WAKE FOREST UNIVERSITY
DEPARTMENT OF MATHEMATICS & STATISTICS
Wake Forest University
January 15, 2019 at 11:00am
Manchester Hall, Room 018
“ Estimating Atmospheric Motion Winds from Satellite Image Data
using Space-time Drift Models”
Geostationary satellites collect high-resolution weather data comprising a series of images which can be used to estimate wind speed and direction at< altitudes.
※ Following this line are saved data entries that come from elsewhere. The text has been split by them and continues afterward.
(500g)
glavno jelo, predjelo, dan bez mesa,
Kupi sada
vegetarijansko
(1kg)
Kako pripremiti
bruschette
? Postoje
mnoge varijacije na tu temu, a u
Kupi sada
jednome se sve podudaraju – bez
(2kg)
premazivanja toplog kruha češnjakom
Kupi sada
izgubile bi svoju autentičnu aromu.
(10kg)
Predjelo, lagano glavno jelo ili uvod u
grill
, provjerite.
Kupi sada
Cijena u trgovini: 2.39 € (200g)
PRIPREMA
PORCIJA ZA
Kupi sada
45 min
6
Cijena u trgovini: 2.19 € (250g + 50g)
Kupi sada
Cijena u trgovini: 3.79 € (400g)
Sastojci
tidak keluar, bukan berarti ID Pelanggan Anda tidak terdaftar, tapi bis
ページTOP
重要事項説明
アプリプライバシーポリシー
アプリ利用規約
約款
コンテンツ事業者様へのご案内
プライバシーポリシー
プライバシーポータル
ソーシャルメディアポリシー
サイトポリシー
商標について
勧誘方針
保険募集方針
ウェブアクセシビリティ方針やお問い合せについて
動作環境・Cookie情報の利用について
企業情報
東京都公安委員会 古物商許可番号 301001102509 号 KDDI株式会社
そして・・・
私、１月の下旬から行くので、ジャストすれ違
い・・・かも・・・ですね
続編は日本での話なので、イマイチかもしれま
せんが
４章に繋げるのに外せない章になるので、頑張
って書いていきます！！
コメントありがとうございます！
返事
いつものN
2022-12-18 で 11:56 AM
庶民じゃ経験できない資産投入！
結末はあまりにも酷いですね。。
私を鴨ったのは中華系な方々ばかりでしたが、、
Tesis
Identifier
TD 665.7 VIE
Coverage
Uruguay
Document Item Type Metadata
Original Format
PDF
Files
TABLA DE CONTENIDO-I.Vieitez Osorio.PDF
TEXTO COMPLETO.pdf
The Derived Motion Winds (DMW) Algorithm estimates atmospheric winds by tracking features in images taken by the GOES-R series of the NOAA geostationary meteorological satellites. However, the wind estimates from the DMW Algorithm are sparse and it is not possible to quantify uncertainties associated with the process. This motivates us to statistically model wind motions using a spatial process drifting in time. We consider a covariance function depending on spatial and temporal lags and the drift parameter, which captures the wind speed and wind direction. We< estimate the parameters by maximizing the profile likelihood. Our method allows us to compute standard error of the estimates. We smooth the estimated fields using a Gaussian kernel, weighted by the inverses of estimated variances which gives us more accurate estimates of the wind field. We conduct extensive simulation studies to determine situations where our method should perform well. The proposed method is applied to the GOES-15 brightness temperature data over Colorado and reduces prediction error of brightness temperature compared to the DMW Algorithm.